Stored items from a collection:
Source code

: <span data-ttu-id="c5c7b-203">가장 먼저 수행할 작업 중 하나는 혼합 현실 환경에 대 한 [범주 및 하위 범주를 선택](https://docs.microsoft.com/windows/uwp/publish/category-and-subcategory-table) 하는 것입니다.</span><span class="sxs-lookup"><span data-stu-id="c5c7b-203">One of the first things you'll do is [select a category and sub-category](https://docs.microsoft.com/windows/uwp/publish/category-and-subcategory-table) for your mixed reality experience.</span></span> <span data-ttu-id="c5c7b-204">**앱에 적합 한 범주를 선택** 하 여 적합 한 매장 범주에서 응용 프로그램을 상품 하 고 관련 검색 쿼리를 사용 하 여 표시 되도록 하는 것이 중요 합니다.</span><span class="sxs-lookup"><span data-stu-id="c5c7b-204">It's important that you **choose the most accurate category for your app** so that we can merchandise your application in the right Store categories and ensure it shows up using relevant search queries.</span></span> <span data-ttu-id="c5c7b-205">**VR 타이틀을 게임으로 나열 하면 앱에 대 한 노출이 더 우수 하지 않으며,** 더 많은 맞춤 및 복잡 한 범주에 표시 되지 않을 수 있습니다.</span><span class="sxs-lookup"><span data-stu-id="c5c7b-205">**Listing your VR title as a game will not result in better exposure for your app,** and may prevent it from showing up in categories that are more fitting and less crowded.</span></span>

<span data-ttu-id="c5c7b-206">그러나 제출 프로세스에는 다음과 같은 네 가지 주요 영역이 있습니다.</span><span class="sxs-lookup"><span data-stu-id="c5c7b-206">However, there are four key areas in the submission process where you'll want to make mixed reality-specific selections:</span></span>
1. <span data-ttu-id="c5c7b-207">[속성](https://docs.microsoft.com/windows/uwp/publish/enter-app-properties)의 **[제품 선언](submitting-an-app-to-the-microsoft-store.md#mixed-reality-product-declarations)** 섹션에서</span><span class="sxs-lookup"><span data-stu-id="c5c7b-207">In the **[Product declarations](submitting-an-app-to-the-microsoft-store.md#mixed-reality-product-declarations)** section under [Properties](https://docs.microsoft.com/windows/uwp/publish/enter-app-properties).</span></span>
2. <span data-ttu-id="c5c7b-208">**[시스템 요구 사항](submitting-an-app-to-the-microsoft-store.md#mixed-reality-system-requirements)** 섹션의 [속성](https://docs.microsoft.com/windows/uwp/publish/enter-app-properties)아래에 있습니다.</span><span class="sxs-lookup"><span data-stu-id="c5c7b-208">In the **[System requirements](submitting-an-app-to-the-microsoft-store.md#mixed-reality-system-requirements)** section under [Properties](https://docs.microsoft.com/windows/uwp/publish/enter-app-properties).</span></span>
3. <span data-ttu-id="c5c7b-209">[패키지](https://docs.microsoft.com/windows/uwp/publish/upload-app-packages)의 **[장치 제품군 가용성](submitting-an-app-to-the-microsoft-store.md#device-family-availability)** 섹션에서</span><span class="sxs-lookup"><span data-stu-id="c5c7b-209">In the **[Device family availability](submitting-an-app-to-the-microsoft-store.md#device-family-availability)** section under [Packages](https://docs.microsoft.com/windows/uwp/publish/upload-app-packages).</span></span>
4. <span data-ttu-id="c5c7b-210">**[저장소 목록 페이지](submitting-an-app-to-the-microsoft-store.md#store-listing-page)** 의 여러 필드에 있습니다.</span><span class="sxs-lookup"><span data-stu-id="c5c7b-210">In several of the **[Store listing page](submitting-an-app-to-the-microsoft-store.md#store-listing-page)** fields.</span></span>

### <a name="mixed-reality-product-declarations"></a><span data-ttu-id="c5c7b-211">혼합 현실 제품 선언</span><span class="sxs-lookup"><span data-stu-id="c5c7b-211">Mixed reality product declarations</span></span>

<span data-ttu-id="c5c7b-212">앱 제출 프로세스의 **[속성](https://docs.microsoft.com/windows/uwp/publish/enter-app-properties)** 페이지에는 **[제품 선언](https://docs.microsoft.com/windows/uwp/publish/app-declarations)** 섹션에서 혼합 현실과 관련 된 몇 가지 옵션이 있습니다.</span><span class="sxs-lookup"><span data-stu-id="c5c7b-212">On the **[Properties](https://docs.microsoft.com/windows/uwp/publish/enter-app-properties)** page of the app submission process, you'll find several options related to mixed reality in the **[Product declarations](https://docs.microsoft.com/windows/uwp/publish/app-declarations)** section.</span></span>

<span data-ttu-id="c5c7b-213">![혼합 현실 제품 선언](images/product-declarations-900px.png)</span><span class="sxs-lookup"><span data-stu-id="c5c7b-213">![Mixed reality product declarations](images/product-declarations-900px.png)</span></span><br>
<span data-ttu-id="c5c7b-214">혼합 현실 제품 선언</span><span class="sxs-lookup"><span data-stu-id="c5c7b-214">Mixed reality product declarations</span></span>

● **Task description**:
Gather from the entries above all lines that include the string "process".

● **Answer to this task**:
<span data-ttu-id="c5c7b-206">그러나 제출 프로세스에는 다음과 같은 네 가지 주요 영역이 있습니다.</span><span class="sxs-lookup"><span data-stu-id="c5c7b-206">However, there are four key areas in the submission process where you'll want to make mixed reality-specific selections:</span></span>
<span data-ttu-id="c5c7b-212">앱 제출 프로세스의 **[속성](https://docs.microsoft.com/windows/uwp/publish/enter-app-properties)** 페이지에는 **[제품 선언](https://docs.microsoft.com/windows/uwp/publish/app-declarations)** 섹션에서 혼합 현실과 관련 된 몇 가지 옵션이 있습니다.</span><span class="sxs-lookup"><span data-stu-id="c5c7b-212">On the **[Properties](https://docs.microsoft.com/windows/uwp/publish/enter-app-properties)** page of the app submission process, you'll find several options related to mixed reality in the **[Product declarations](https://docs.microsoft.com/windows/uwp/publish/app-declarations)** section.</span></span>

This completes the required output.